Chile
En las laberínticas vías fluviales de la Patagonia chilena, donde los Andes descienden hacia el Pacífico a través de un laberinto de islas, canales y valles glaciares, el Fiordo Montanas presenta uno de los espectáculos naturales más teatrales de Sudamérica. Esta angosta vía acuática, flanqueada por paredes casi verticales de granito cubiertas de selva templada, canaliza la mirada del espectador hacia los glaciares de marea que emergen del Campo de Hielo Patagónico Sur — la segunda masa de hielo contigua más grande del mundo fuera de las regiones polares. Para los pasajeros de cruceros de expedición que navegan por los fiordos chilenos, Montanas representa un momento culminante.
Los glaciares del fiordo son su característica definitoria. A medida que el barco penetra más profundamente en el canal, la vegetación cede gradualmente ante la roca desnuda, y la temperatura desciende perceptiblemente. Los glaciares terminales aparecen con una súbita y dramática presencia: muros de hielo azul-blanco que se elevan desde las oscuras aguas, sus superficies fracturadas en seracs y grietas que capturan la luz en tonos de cerúleo y aguamarina. Los sonidos aquí son extraordinarios: el crujido del hielo en movimiento, el agudo estallido de fragmentos que se desprenden, y el profundo y resonante estruendo que sigue cuando el hielo impacta con el agua. Estos eventos acústicos punctúan un silencio tan profundo que el goteo del agua derretida desde los acantilados colgantes se registra con la misma claridad que una conversación.
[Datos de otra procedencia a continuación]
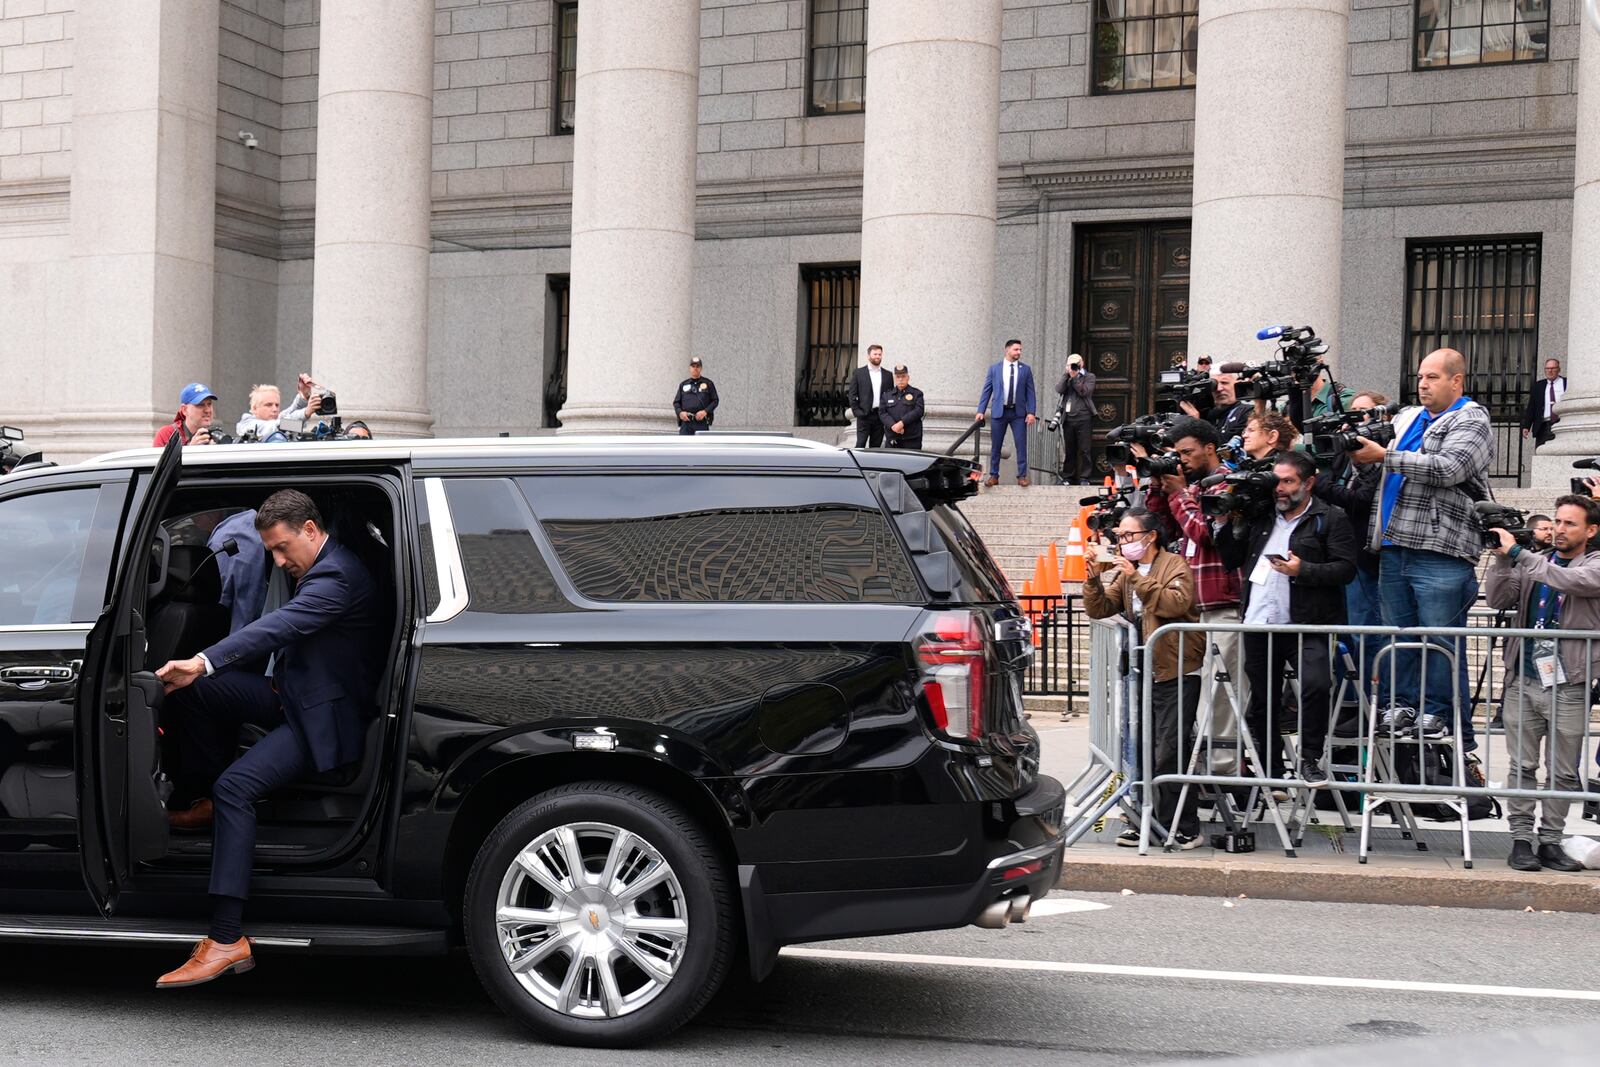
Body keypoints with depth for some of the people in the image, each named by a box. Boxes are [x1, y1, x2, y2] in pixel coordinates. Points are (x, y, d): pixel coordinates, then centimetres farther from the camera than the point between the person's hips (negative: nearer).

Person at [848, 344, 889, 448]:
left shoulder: (887, 375, 11)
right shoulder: (859, 373, 4)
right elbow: (852, 394, 2)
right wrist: (856, 411, -6)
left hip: (880, 415, 3)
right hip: (864, 415, -3)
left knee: (875, 446, 5)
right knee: (860, 445, -7)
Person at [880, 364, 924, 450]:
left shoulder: (916, 393, 8)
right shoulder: (887, 395, 17)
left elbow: (918, 411, -5)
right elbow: (882, 412, 5)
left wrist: (902, 423, -16)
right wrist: (893, 425, -13)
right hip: (892, 439, 3)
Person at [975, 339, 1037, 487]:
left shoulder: (1025, 369, 5)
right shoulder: (994, 369, 5)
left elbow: (1030, 392, 3)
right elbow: (986, 391, 5)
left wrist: (1031, 412, -6)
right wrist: (981, 411, -2)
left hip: (1018, 413, 0)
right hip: (998, 412, 0)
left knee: (1021, 445, -3)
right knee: (995, 446, 4)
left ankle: (1022, 476, 4)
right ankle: (994, 476, 12)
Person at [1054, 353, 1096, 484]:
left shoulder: (1089, 377, 7)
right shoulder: (1065, 377, 17)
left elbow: (1084, 392, -9)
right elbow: (1059, 389, -1)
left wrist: (1074, 376, -7)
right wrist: (1067, 374, -3)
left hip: (1083, 417, -3)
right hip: (1067, 417, 3)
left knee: (1084, 450, -3)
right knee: (1068, 450, 5)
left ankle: (1084, 478, 0)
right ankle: (1068, 477, 10)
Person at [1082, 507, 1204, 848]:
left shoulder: (1175, 566, -5)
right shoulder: (1126, 574, 17)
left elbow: (1177, 603, -23)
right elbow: (1098, 609, 11)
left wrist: (1137, 578, -22)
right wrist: (1094, 578, -6)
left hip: (1177, 674, -8)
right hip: (1144, 675, 8)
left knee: (1168, 755, -10)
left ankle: (1185, 830, -3)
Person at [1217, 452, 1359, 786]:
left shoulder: (1330, 519, 1)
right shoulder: (1261, 517, 16)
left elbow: (1346, 568, -8)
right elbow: (1233, 560, 16)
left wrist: (1303, 570, -20)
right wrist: (1228, 526, 2)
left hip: (1305, 625, -5)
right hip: (1259, 624, 5)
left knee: (1316, 684, -24)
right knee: (1262, 698, 11)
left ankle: (1310, 759, -8)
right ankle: (1269, 767, 24)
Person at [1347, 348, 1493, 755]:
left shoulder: (1471, 421, 1)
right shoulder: (1406, 418, 22)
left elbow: (1448, 469, -15)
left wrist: (1384, 456, -16)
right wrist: (1357, 447, 3)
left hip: (1441, 555, -6)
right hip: (1393, 549, 6)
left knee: (1442, 644, -4)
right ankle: (1403, 707, 14)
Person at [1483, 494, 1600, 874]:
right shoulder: (1535, 562, 12)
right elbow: (1498, 598, 3)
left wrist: (1518, 552, -21)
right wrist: (1502, 558, -11)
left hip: (1570, 687, -2)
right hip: (1524, 682, 2)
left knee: (1563, 772, 5)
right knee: (1522, 767, 3)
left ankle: (1551, 841, 14)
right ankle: (1521, 840, 8)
La selva tropical que se aferra a las paredes inferiores del fiordo representa uno de los ecosistemas templados menos perturbados del planeta. La selva templada valdiviana —un bioma único del sur de América del Sur— viste las laderas con densos doseles de coigüe, ulmo y canelo, cuyos troncos están envueltos en espesa musgo y adornados con líquenes colgantes. Este es un bosque que recibe más de cuatro mil milímetros de lluvia anualmente, creando un verde tan saturado que parece casi artificial. Cascadas se precipitan a través de los huecos del dosel, su rocío creando microclimas localizados donde helechos y orquídeas florecen en una abundancia inesperada.
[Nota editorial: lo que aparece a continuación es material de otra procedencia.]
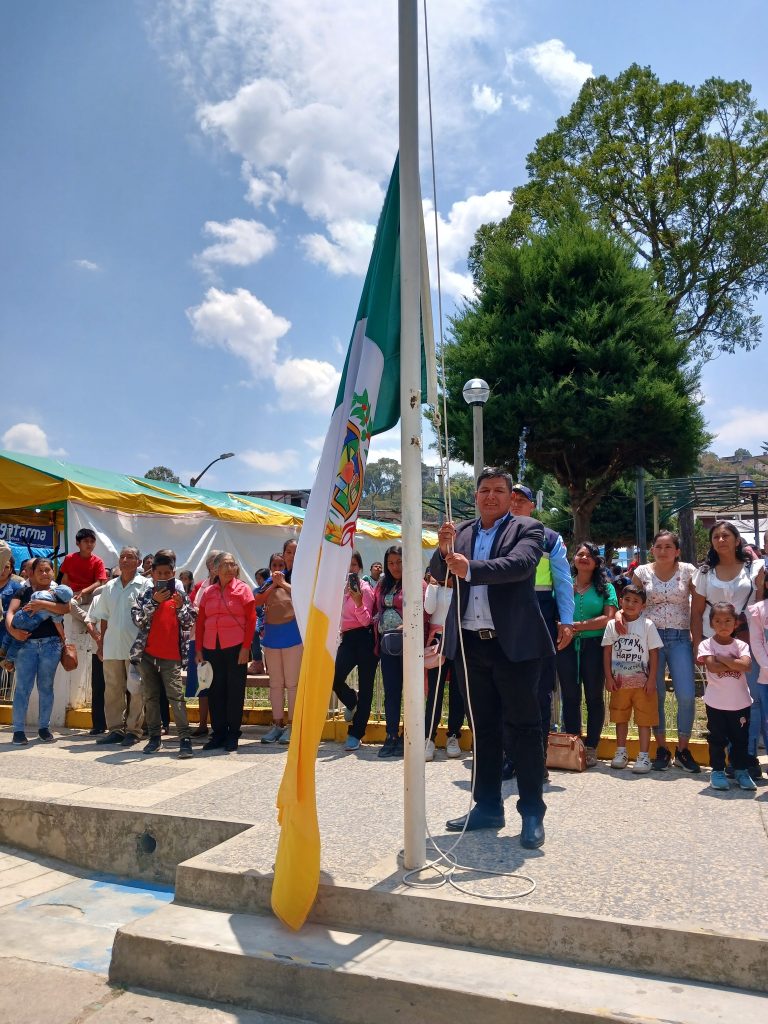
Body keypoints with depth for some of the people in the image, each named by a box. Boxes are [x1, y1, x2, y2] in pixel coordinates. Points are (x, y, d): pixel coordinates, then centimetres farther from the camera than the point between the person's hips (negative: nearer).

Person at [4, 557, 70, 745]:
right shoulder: (23, 592, 9)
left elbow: (66, 608, -11)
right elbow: (10, 613, -4)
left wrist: (43, 604, -23)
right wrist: (13, 631, -22)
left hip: (51, 644, 0)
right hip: (26, 643, 0)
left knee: (46, 686, 7)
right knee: (22, 687, -1)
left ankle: (44, 727, 16)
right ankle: (18, 729, 6)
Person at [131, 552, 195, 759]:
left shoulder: (180, 594, 5)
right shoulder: (146, 595, 7)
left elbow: (190, 622, 2)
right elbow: (137, 619, -6)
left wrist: (180, 606, -14)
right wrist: (154, 601, -16)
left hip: (171, 655, -2)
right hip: (147, 653, 3)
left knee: (175, 696, -10)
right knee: (150, 696, 9)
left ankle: (185, 738, -10)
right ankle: (154, 737, 18)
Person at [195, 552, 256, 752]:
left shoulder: (242, 589, 0)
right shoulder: (207, 592, 10)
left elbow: (251, 619, -5)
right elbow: (200, 622, 11)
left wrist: (246, 647, -11)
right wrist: (198, 649, 6)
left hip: (236, 647, -3)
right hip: (212, 648, 4)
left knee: (235, 691, 2)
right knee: (215, 691, 8)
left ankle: (233, 735, 12)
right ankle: (218, 734, 18)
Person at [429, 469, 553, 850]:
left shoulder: (527, 529, -1)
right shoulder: (460, 533, 12)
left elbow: (520, 565, -20)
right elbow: (439, 574, 4)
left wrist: (470, 569, -32)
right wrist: (444, 549, -17)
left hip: (513, 644, -5)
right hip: (470, 644, 5)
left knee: (524, 728, 2)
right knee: (483, 729, 14)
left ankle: (532, 813, 11)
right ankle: (487, 807, 26)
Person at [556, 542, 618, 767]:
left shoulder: (605, 587, 4)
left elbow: (609, 618, -7)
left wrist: (578, 626, -13)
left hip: (594, 646, -1)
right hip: (567, 646, 2)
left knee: (594, 697, 5)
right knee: (570, 696, 5)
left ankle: (591, 749, 13)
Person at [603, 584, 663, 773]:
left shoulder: (647, 625, -3)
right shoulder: (612, 625, 1)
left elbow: (654, 653, -3)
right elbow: (607, 653, 3)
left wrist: (651, 679, -7)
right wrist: (609, 677, -2)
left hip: (642, 681, -2)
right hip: (619, 681, 2)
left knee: (644, 719, 1)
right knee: (620, 717, 12)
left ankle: (644, 756, 8)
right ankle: (621, 752, 24)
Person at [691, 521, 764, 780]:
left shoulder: (754, 568, 7)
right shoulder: (705, 572, 10)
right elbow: (696, 613, 8)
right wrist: (698, 646, 1)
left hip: (748, 640, -1)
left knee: (752, 698, -4)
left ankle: (750, 756, 7)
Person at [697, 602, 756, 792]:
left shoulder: (740, 645, -1)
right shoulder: (706, 644, -6)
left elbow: (747, 666, -18)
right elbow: (712, 666, -21)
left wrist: (722, 658, -17)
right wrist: (735, 663, -13)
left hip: (741, 702, 2)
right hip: (716, 702, -2)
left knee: (740, 738, 12)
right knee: (717, 739, 7)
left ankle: (741, 771, 27)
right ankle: (717, 771, 20)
La vida silvestre en el fiordo de Montanas se concentra en las interfaces entre los entornos marinos y terrestres. Los leones marinos sudamericanos se asolean en plataformas rocosas en la entrada del fiordo, su coro de ladridos audible mucho antes de que se hagan visibles. Los pingüinos de Magallanes patrullan las aguas, sus cuerpos en forma de torpedo notablemente ágiles bajo la superficie. Los cóndores andinos, de vez en cuando, se elevan sobre las crestas, con una envergadura de tres metros que eclipsa a las gaviotas de alga y a los cormoranes que habitan el espacio aéreo inferior. En el agua, especies de delfines, incluyendo el delfín de Peale y el delfín chileno —uno de los cetáceos más raros del mundo— a veces se encuentran surcando la ola de proa.
El fiordo Montañas se visita típicamente como parte de itinerarios de expedición a través de los fiordos chilenos, comúnmente en rutas entre Punta Arenas y Puerto Montt o como extensiones de cruceros por la Patagonia. El fiordo es accesible durante todo el año, aunque el verano austral (de noviembre a marzo) ofrece las horas de luz más largas y temperaturas más moderadas. Incluso en verano, el clima en los fiordos chilenos es notoriamente cambiante; el equipo para la lluvia y las capas cálidas son esenciales sin importar la temporada. La experiencia de observar un glaciar desprenderse en las oscuras aguas de un fiordo patagónico, rodeado de un bosque primigenio y un silencio absoluto, produce una forma de asombro contemplativo que permanece con los viajeros mucho después de que concluye el viaje.